Find the line that contains "right ear: (629, 983)". Output it and every line after it to the end of the records, exactly as they appear.

(Stored records)
···
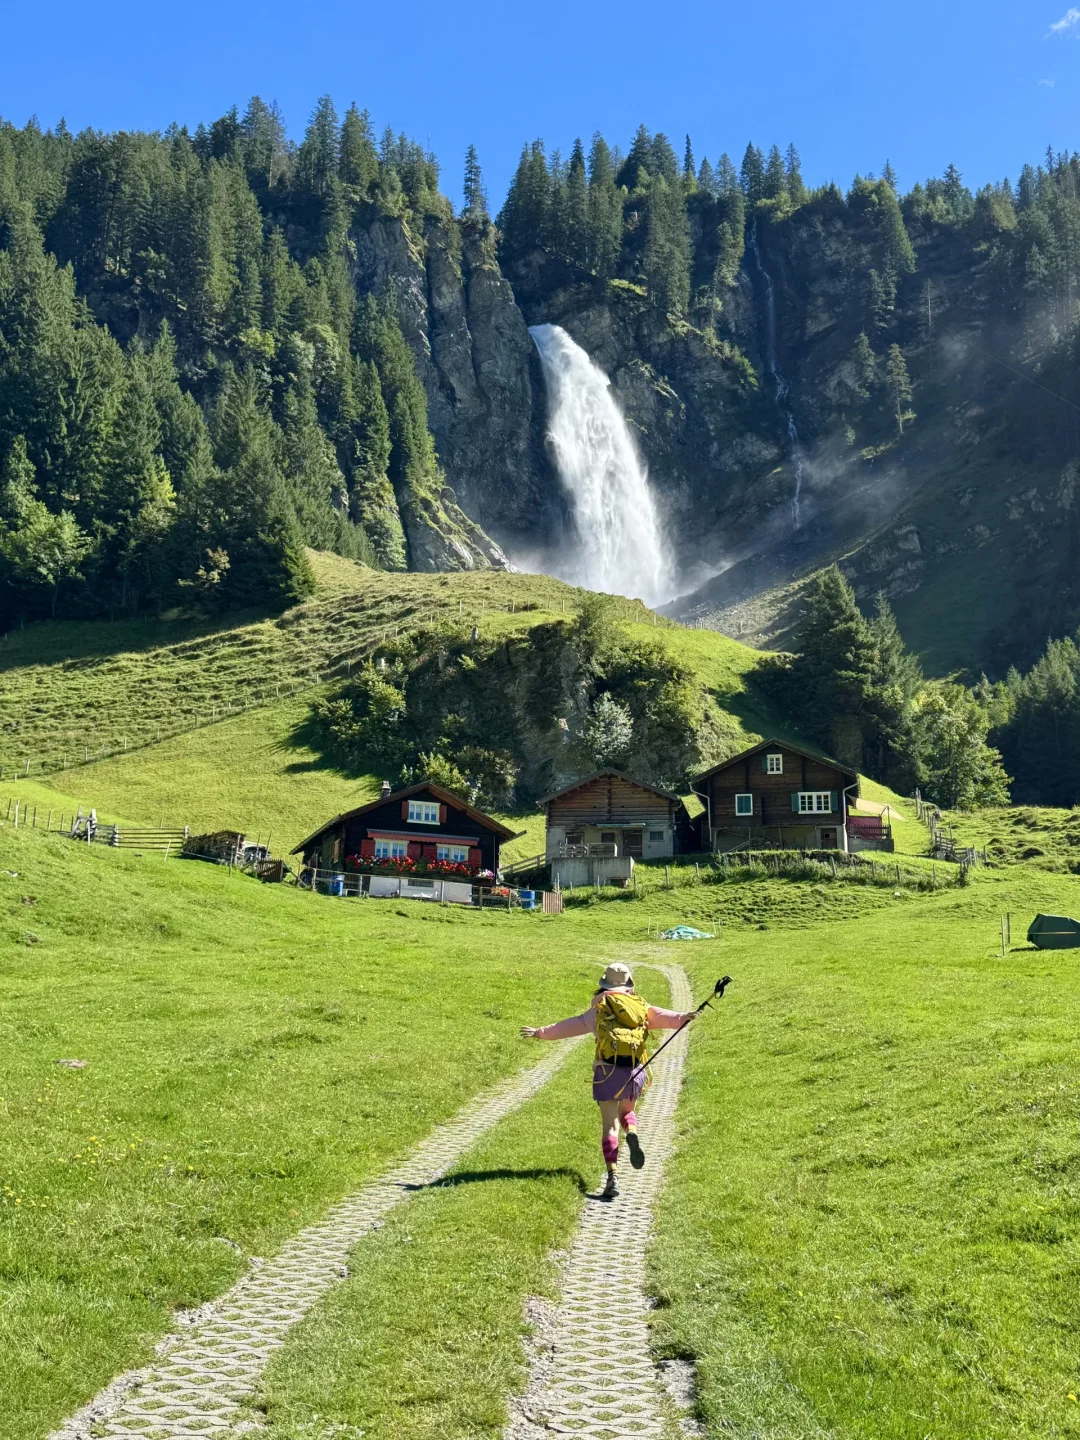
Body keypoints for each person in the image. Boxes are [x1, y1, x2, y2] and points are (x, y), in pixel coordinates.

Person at [520, 962, 696, 1199]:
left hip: (607, 1073)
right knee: (626, 1113)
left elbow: (567, 1027)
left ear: (603, 984)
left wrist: (540, 1032)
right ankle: (631, 1131)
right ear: (629, 983)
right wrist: (684, 1017)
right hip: (634, 1071)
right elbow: (667, 1017)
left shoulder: (599, 1010)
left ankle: (612, 1176)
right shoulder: (641, 1006)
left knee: (609, 1125)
···
# COMPLETED TASK:
right ear: (629, 983)
right wrist: (684, 1017)
right hip: (634, 1071)
right elbow: (667, 1017)
left shoulder: (599, 1010)
left ankle: (612, 1176)
right shoulder: (641, 1006)
left knee: (609, 1125)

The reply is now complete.